< ヨブ 記 16 >
Job antwoordde, en sprak:
2 斯る事は我おほく聞り 汝らはみな人を慰めんとして却つて人を煩はす者なり
Zulke beweringen heb ik nu al meer dan genoeg gehoord; Gij zijt allemaal onuitstaanbare troosters!
3 虚しき言語あに終極あらんや 汝なにに勵されて應答をなすや
Komt er dan nooit een eind aan die bluf, Wat prikkelt u toch, om te praten?
4 我もまた汝らの如くに言ことを得 もし汝らの身わが身と處を換なば我は言語を練て汝らを攻め 汝らにむかひて首を搖ことを得
Ik zou juist eender als gij kunnen spreken, Waart gij in mijn plaats; Mooie woorden tegen u kunnen zeggen, Het hoofd over u kunnen schudden;
5 また口をもて汝らを強くし 唇の慰藉をもて汝らの憂愁を解ことを得るなり
U met de mond kunnen troosten, En met de lippen beklagen.

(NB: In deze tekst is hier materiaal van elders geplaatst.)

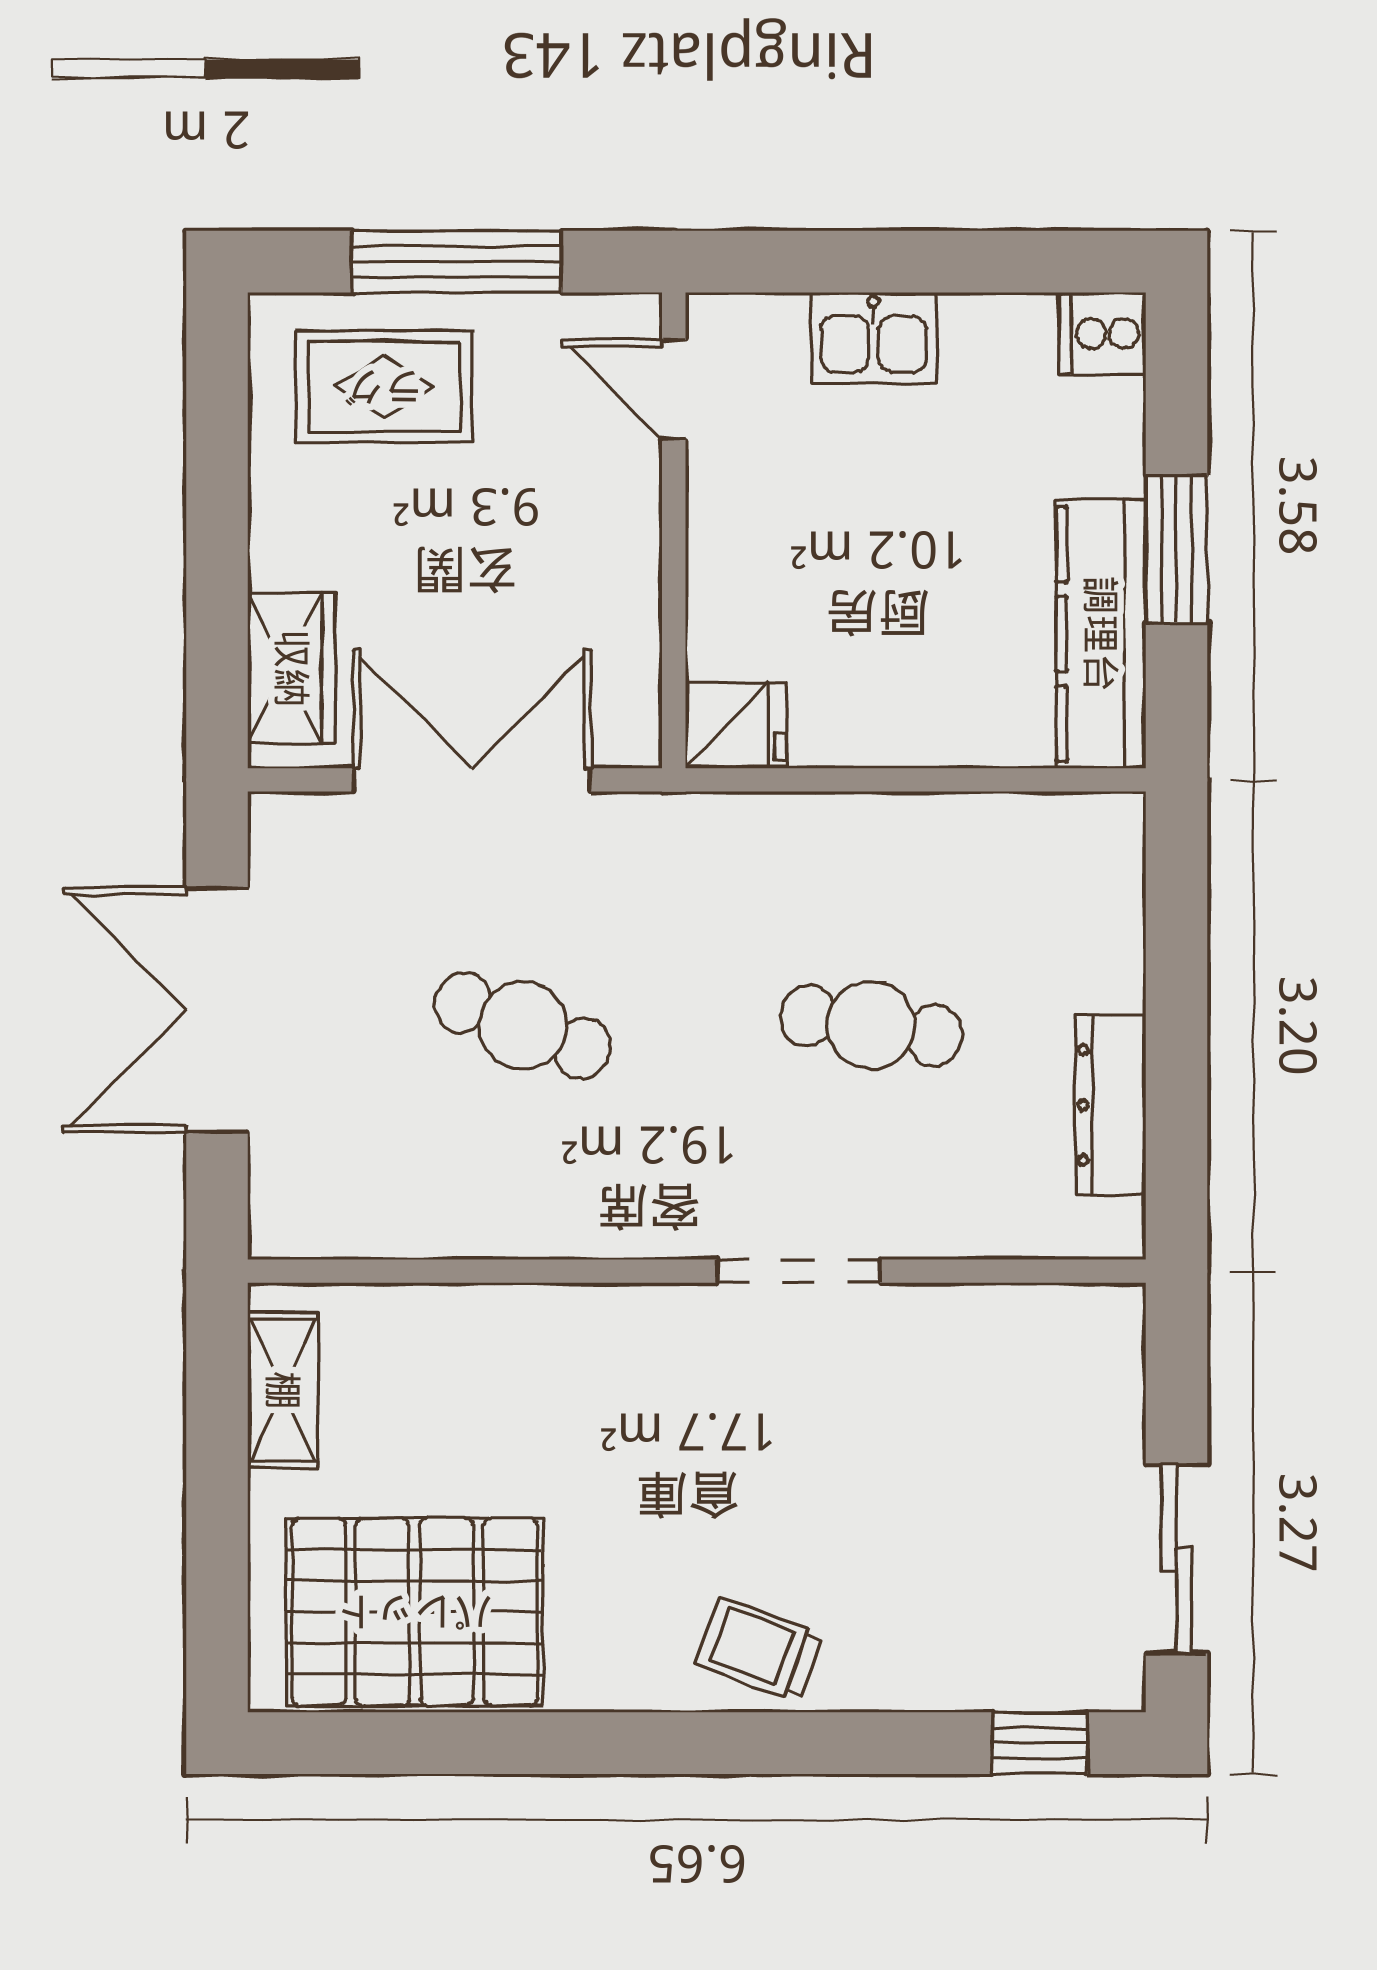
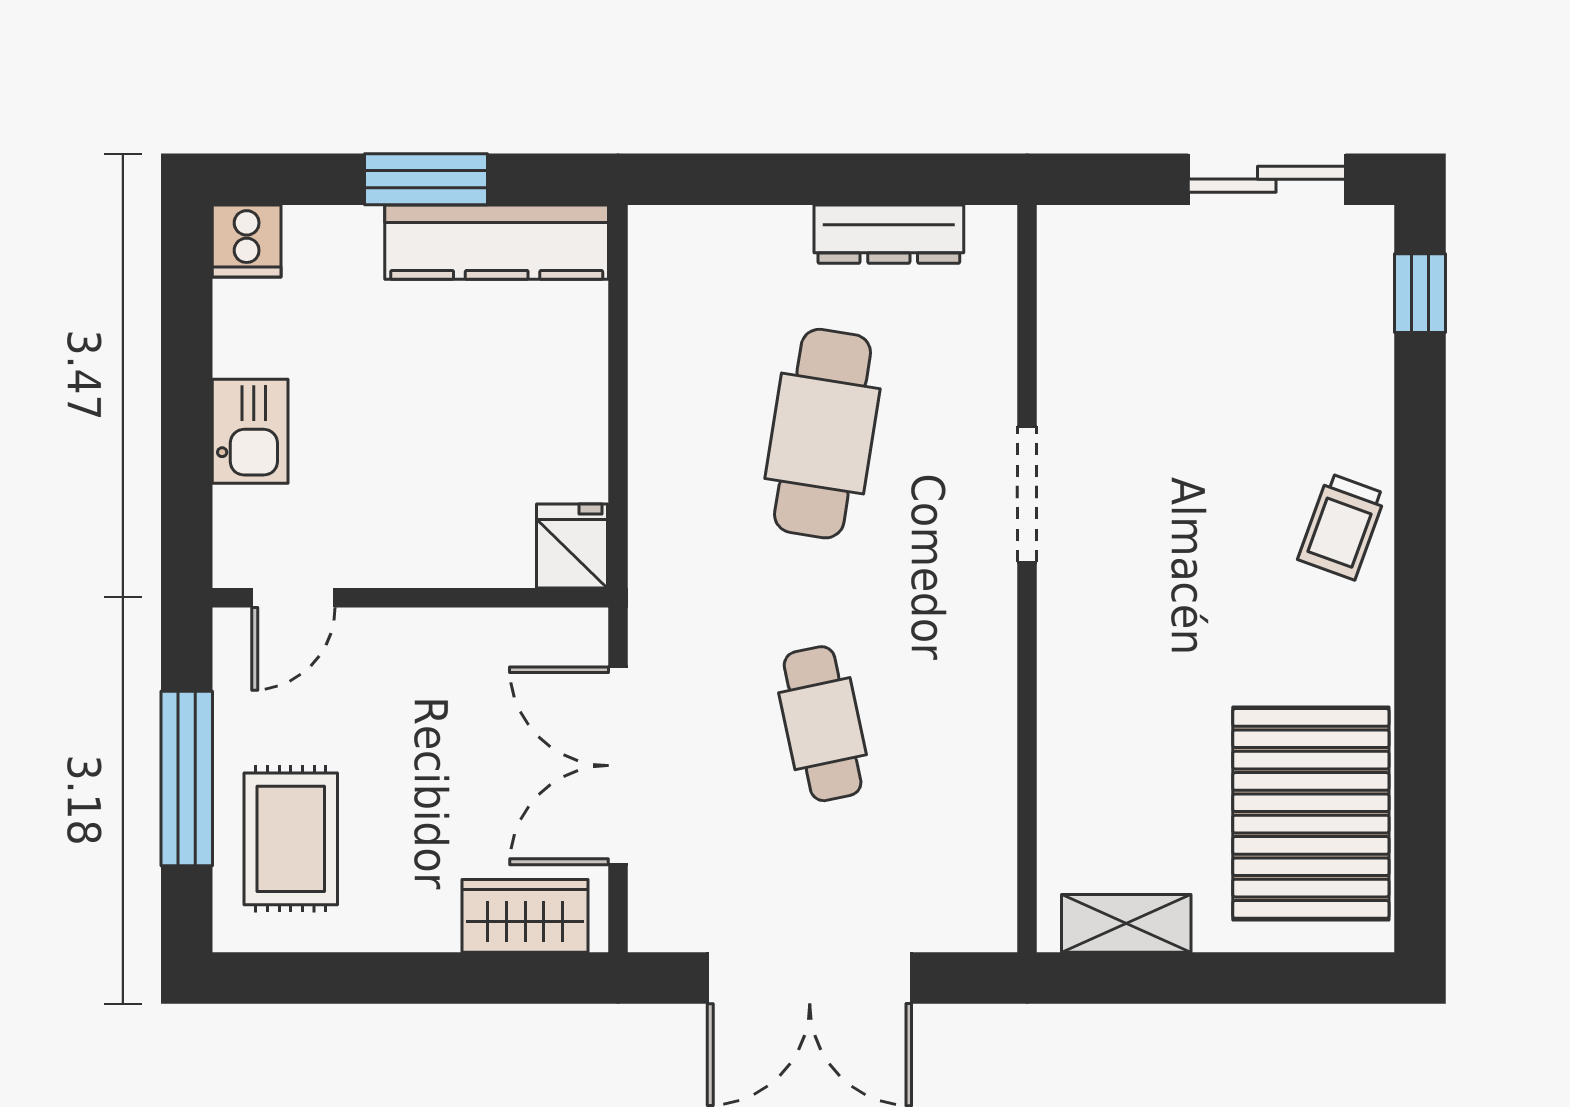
cafe table: (523, 1025) -> (823, 724), turned -33
cafe table: (871, 1025) -> (823, 434), width x1.37, depth x1.35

6 たとひ我言を出すとも我憂愁は解ず 默するとても何ぞ我身の安くなること有んや
Als ik spreek, wordt mijn leed er niet door verminderd; Maar wat komt er van mij, als ik zwijg?
7 彼いま已に我を疲らしむ 汝わが宗族をことごとく荒せり
De kwaadwillige zou mij aanstonds weerloos maken En heel zijn bent greep mij aan;
8 なんぢ我をして皺らしめたり 是われに向ひて見證をなすなり 又わが痩おとろへたる状貌わが面の前に現はれ立て我を攻む
Mijn lasteraar zou tegen mij getuigen, Tegen mij optreden, mij aanklagen;
9 かれ怒てわれを撕裂きかつ窘しめ 我にむかひて齒を噛鳴し我敵となり目を鋭して我を看る
Zijn toorn verscheurt en bestookt mij, Hij knerst de tanden tegen mij! Mijn tegenstanders zouden mij met hun ogen doorboren,
10 彼ら我にむかひて口を張り 我を賤しめてわが頬を打ち 相集まりて我を攻む
Hun monden tegen mij opensperren, Smadelijk mij op de wangen slaan, Als één man tegen mij optrekken!
11 神われを邪曲なる者に交し 惡き者の手に擲ちたまへり
Want God levert mij aan deugnieten over, En werpt mij in de handen der bozen;
12 我は安穩なる身なりしに彼いたく我を打惱まし 頸を執へて我をうちくだき遂に我を立て鵠となしたまひ
Ik leefde in vrede: Hij heeft me gebroken, Bij de nek gegrepen en neergesmakt; Hij heeft mij tot zijn doelwit gemaakt,
13 その射手われを遶り圍めり やがて情もなく我腰を射透し わが膽を地に流れ出しめたまふ
Zijn pijlen snorren om mij heen; Meedogenloos doorboort Hij mijn nieren, En stort mijn gal over de bodem uit.
14 彼はわれを打敗りて破壞に破壞を加へ 勇士のごとく我に奔かかりたまふ
Hij schiet mij de ene bres na de andere, Als een krijgsheld stormt Hij op mij los;
Ik heb een rouwkleed over mijn huid genaaid, Mijn hoorn in het stof laten zakken;
Mijn gelaat is rood van het wenen, En over mijn wimpers ligt de schaduw des doods.
17 然れども我手には不義あること無く わが祈祷は清し
Maar omdat er geen geweld aan mijn handen kleeft, Klinkt mijn rein gebed naar omhoog:
18 地よ我血を掩ふなかれ 我號呼は休む處を得ざれ
Aarde, houd mijn bloed niet bedekt En smoor mijn jammerklacht niet!
19 視よ今にても我證となる者天にあり わが眞實を表明す者高き處にあり
Maar nog leeft mijn Getuige in de hemel, Mijn pleitbezorger in den hoge!
20 わが朋友は我を嘲けれども我目は神にむかひて涙を注ぐ
Mijn jammeren dringt door tot God, Mijn oog stort tranen voor zijn aanschijn.
21 願くは彼人のために神と論辨し 人の子のためにこれが朋友と論辨せんことを
O, mocht er een scheidsrechter zijn tussen den mens en God, Als tussen den mens en zijn naaste!
Want luttel zijn de jaren, die mij nog resten, Eer ik de weg bewandel, waarlangs men niet terugkeert.